↓↓↓

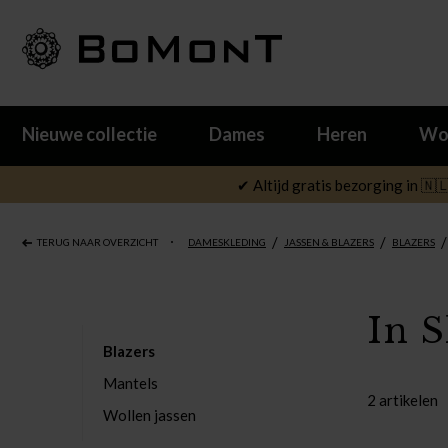
Nieuwe collectie
Dames
Heren
Wo
✔ Altijd gratis bezorging in 🇳
/
/
/
TERUG NAAR OVERZICHT
DAMESKLEDING
JASSEN & BLAZERS
BLAZERS
In 
Blazers
Mantels
2 artikelen
Wollen jassen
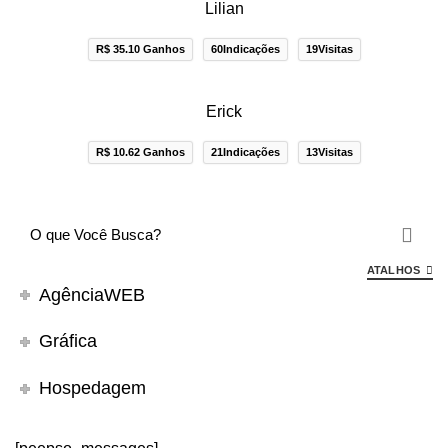
Lilian
R$ 35.10 Ganhos
60Indicações
19Visitas
Erick
R$ 10.62 Ganhos
21Indicações
13Visitas
ATALHOS
AgênciaWEB
Gráfica
Hospedagem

↑↑↑

▸ INSTRUCTIONS FOR THE TASK
Once you find the line containing "bezorging in 🇳", transcribe it and each line after it to the end of the records exactly, and leave out the pictures.

▸ RESPONSE BELOW
✔ Altijd gratis bezorging in 🇳
/
/
/
TERUG NAAR OVERZICHT
DAMESKLEDING
JASSEN & BLAZERS
BLAZERS
In 
Blazers
Mantels
2 artikelen
Wollen jassen
Lilian
R$ 35.10 Ganhos
60Indicações
19Visitas
Erick
R$ 10.62 Ganhos
21Indicações
13Visitas
ATALHOS
AgênciaWEB
Gráfica
Hospedagem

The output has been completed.